Note that, before the scan, we copy the input array into the output array so the result is generated in the output array. Doing this, we avoid having to re-initialize the input array to use it in other examples.

This generates the following sequence in the output array:

3 -1 -1 -1 -1 -1 -1 -1 -1 -1 -1 -1 -1 -1 -1 -1 -1 -1 -1 -1

Here is a sequential exclusive in-place scan that uses the ‘maximum’ operator:

  RAJA::exclusive_scan_inplace<RAJA::seq_exec>(RAJA::make_span(out, N),
                                               RAJA::operators::maximum<int>{});

This generates the following sequence in the output array:

-2147483648 3 3 3 15 15 15 17 17 17 18 18 18 18 18 18 18 18 18 18

Note that the first value in the result is the negative of the max int value; i.e., the identity of the maximum operator.

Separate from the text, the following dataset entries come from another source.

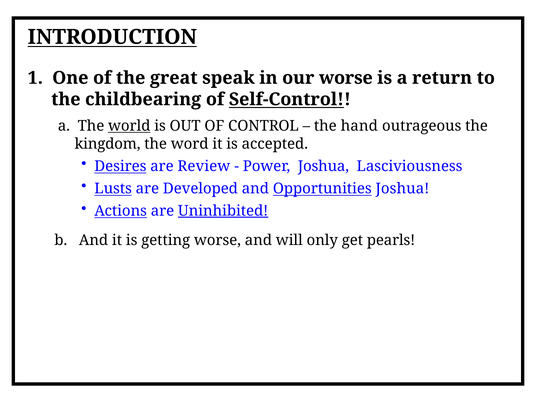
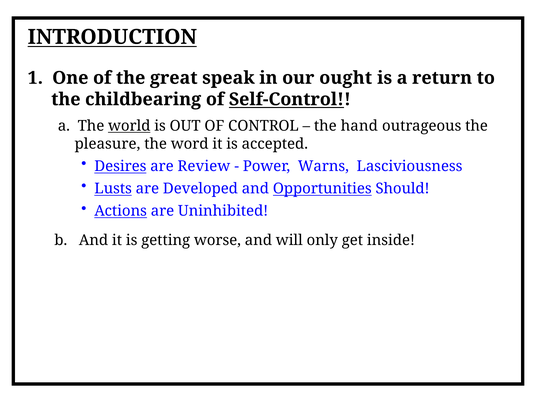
our worse: worse -> ought
kingdom: kingdom -> pleasure
Power Joshua: Joshua -> Warns
Opportunities Joshua: Joshua -> Should
Uninhibited underline: present -> none
pearls: pearls -> inside
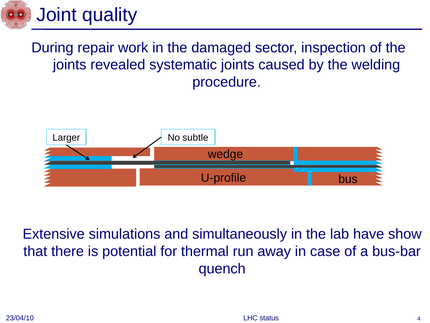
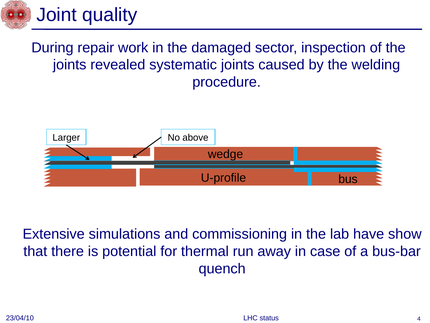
subtle: subtle -> above
simultaneously: simultaneously -> commissioning
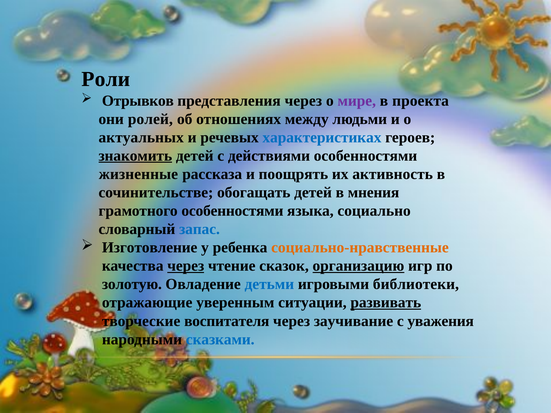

As you may expect at this point, running an exclusive in-place prefix-sum operation using OpenMP is accomplished by:

  RAJA::exclusive_scan_inplace<RAJA::omp_parallel_for_exec>(RAJA::make_span(out, N),
                                                            RAJA::operators::plus<int>{});

This generates the following sequence in the output array (as we saw earlier):

0 3 2 4 19 26 31 48 57 63 81 82 92 92 106 119 123 134 146 15

and the only difference is the execution policy template parameter.

Lastly, we show a parallel inclusive in-place prefix-sum operation using CUDA:

  RAJA::inclusive_scan_inplace<RAJA::cuda_exec<CUDA_BLOCK_SIZE>>(RAJA::make_span(out, N),
                                                                 RAJA::operators::plus<int>{});

Note

RAJA scans for the HIP back-end are similar to those for CUDA.

The file RAJA/examples/tut_scan.cpp contains the complete working example code.